To wrap up, taking care of a dog is a huge responsibility, especially at times when they are pregnant and experiencing labor. But by familiarizing yourself with the signs of approaching labor, you can help make the delivery process go as smoothly as possible for both you and your furry friend. Just remember to stay calm and call the vet if you have any concerns along the way.
Frequently Asked Questions (FAQs)
Q. How Can You Tell if a Dog is Dilated?
Your dog will show visible symptoms of discomfort during the painful contractions that accompany cervix dilation. Check to see whether she is shivering or panting; this is a surefire indication that she has dilated.
Q. Does a Dog’s Water Break?
The rupture of the chorioallantoic sac, often known as the water breaking, is one of the unmistakable indicators that your dog is about to give birth. Normally, this happens at the end of the first stage of labor. The second stage of labor, when mom starts to actually deliver the puppies, starts with a watery discharge.
Q. What Does a Dog’s Mucus Plug Look Like?

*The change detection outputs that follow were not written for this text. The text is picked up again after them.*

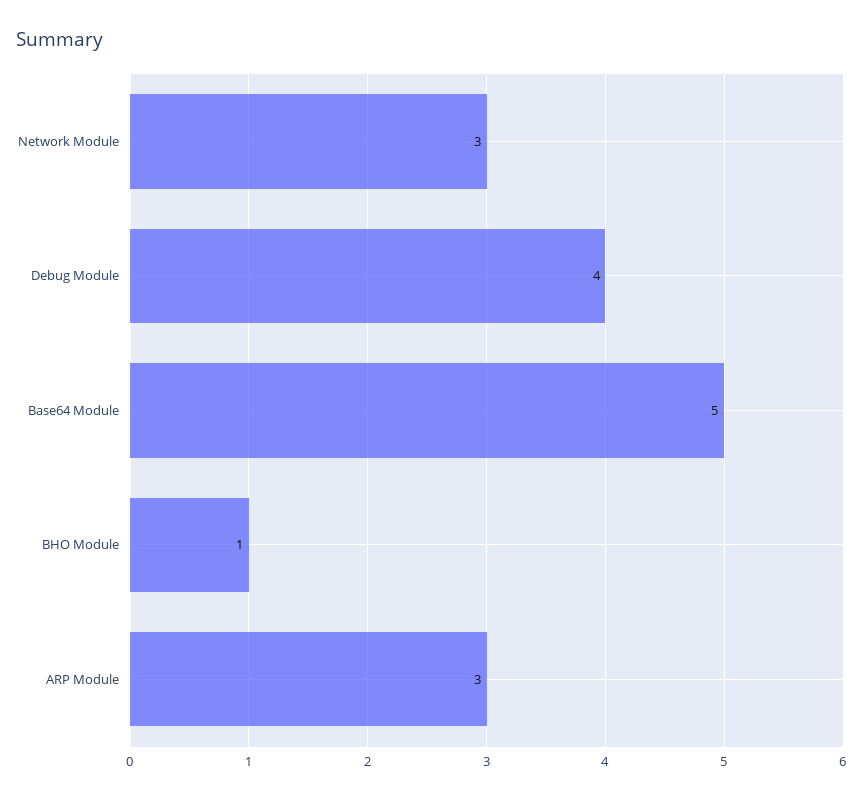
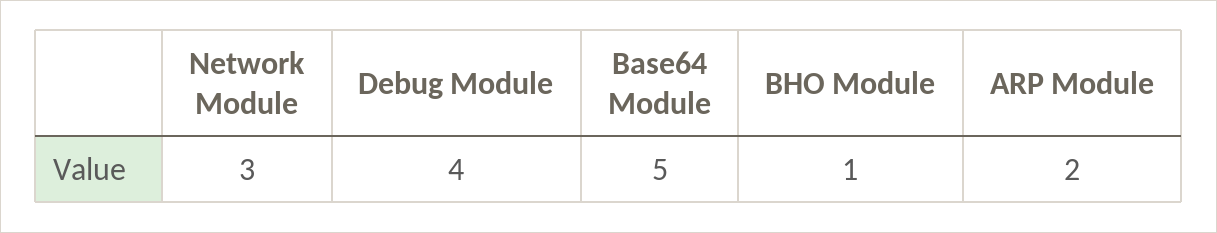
  {
    "Network Module": 3,
    "Debug Module": 4,
    "Base64 Module": 5,
    "BHO Module": 1,
-   "ARP Module": 3
+   "ARP Module": 2
  }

Typically, it appears as a whitish fluid. The mucus plug of a dog is described by veterinarian Dan Rice in the book The Complete Book of Dog Breeding as a clear, odorless discharge that can be stringy and resemble egg whites.
Q. When Can You Touch a Newborn Puppy?
About three weeks after birth, the puppies start to move about independently. You can start petting them and interacting with them more at this point. If a newborn puppy appears sick, its mother abandons it, or the dog is orphaned, that’s when you should only touch or pick it up.